DOCUMENT SECTION —
== Segment start ==
So for objects...all caps go poof means the object is deleted.

But if all the caps for a memory frame go poof, the memory effectively has
no owner and becomes abandoned and permanently orphaned from the system?

Hmm...what about the master I/O capability?  I assume that if that one
went, nobody could do I/O?

On Thu, Nov 19, 2015 at 3:33 PM, Gerwin Klein <[email protected]>
wrote:

> Just to make sure we keep the terminology straight: seL4 only has master
> capabilities, no master objects.
>
> The master cap is the cap that you get when you create the object. It
> confers full rights to that object. You can copy the cap, i.e. create
> derived caps to the same object, potentially with restricted rights, so
> that there is still only the one object, but potentially many caps to it.
>
> If you revoke+delete this master cap, all caps derived from it are
> deleted, the object is deleted, and the memory can be reused (if there is
> still an untyped capability around that covers that memory, which allows
> you to create objects). If you also remove all untyped caps to that memory,
> the memory becomes inaccessible to the system.
>
> In general, an object is deleted and made available for reuse if the last
> typed cap to that object is deleted. Memory is available for reuse if there
> is an untyped cap that covers that memory (potentially existing children of
> that untyped cap might have to be revoked first as well).
== Segment end ==
Saved entries
== Segment start ==
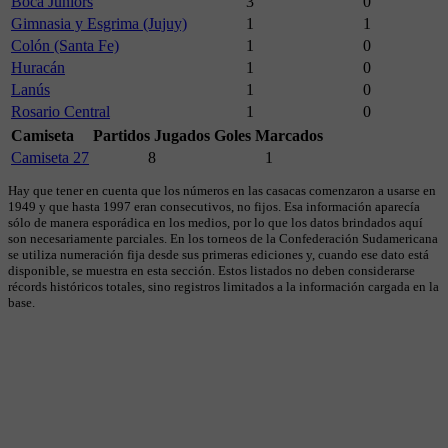
Boca Juniors
3
0
Gimnasia y Esgrima (Jujuy)
1
1
Colón (Santa Fe)
1
0
Huracán
1
0
Lanús
1
0
Rosario Central
1
0
Camiseta
Partidos Jugados
Goles Marcados
Camiseta 27
8
1
Hay que tener en cuenta que los números en las casacas comenzaron a usarse en
1949 y que hasta 1997 eran consecutivos, no fijos. Esa información aparecía
sólo de manera esporádica en los medios, por lo que los datos brindados aquí
son necesariamente parciales. En los torneos de la Confederación Sudamericana
se utiliza numeración fija desde sus primeras ediciones y, cuando ese dato está
disponible, se muestra en esta sección. Estos listados no deben considerarse
récords históricos totales, sino registros limitados a la información cargada en la
base.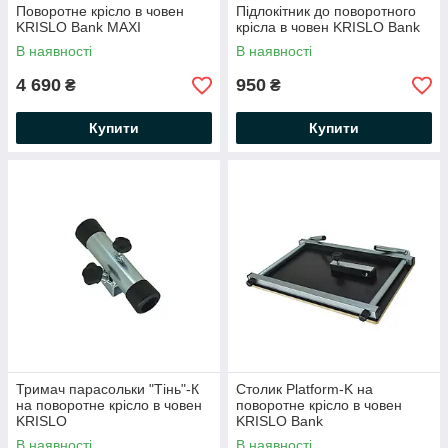
Поворотне крісло в човен
Підлокітник до поворотного
KRISLO Bank MAXI
крісла в човен KRISLO Bank
В наявності
В наявності
4 690
950
₴
₴
Купити
Купити
Тримач парасольки "Тінь"-К
Столик Platform-K на
на поворотне крісло в човен
поворотне крісло в човен
KRISLO
KRISLO Bank
В наявності
В наявності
== Segment end ==
WHAT YOU NEED TO DO —
1. In the seL4 capabilities email, what does the master cap give the holder for the object it was created with?
2. Take the seL4 capabilities email further, starting after its final sentence.
The saved entries above are separate material with no connection to the seL4 capabilities email.

ANSWERS PROVIDED —
1. It gives full rights to that object.

2.
>
> In case of the root thread, it may actually hold the only caps to some
> objects in the system. For instance, it might have created a frame and
> mapped it into some thread’s address space, but never given the frame cap
> to that thread, because it doesn’t want to give the thread any power to
> remap, unmap, or share the frame. If you now delete the frame cap in the
> root thread, that frame gets unmapped and made available for reuse. If
> nobody else has an untyped cap that covers this memory, it becomes
> inaccessible. If you keep the frame cap in an inert CNode, you force it to
> be static and available for the entire lifetime of the system. If you give
> it instead to a trusted OS server personality, it could be reused
> dynamically during runtime. Just depends on what you want to do and how you
> set things up.
>
> Cheers,
> Gerwin
>
> On 20 Nov 2015, at 10:06 am, Raymond Jennings <[email protected]> wrote:
>
> What happens to those master objects if the capabilities go poof?  Do they
> get locked up forever, or...as I suspect...do they just escheat to the
> public as abandoned?
>
> On Thu, Nov 19, 2015 at 2:50 PM, Gerwin Klein <[email protected]>
> wrote:
>
>> Hi Robbie,
>>
>> it depends on how your root thread is set up.
>>
>> If it holds remaining master capabilities to objects in the system, you
>> need to make sure those are not destroyed, because deleting them would
>> delete those objects.
>>
>> If you don’t want to hand out these master caps and untyped caps to the
>> rest of the system (often there are good reasons for that), you would
>> usually leave them in an inert CNode that also has a capability to itself.
>> That CNode could just be the root thread CNode.
>>
>> You can then safely destroy the root thread, e.g. make it suspend itself.
>> If nobody else has a capability to it, it can never run again.
>>
>> Cheers,
>> Gerwin
>>
>> > On 20 Nov 2015, at 3:34 am, Robert VanVossen <
>> [email protected]> wrote:
>> >
>> > Hello,
>> >
>> > I was wondering if I can safely destroy my application root thread
>> after I have
>> > setup the capabilities and memory mappings for all of my other threads
>> in the
>> > system?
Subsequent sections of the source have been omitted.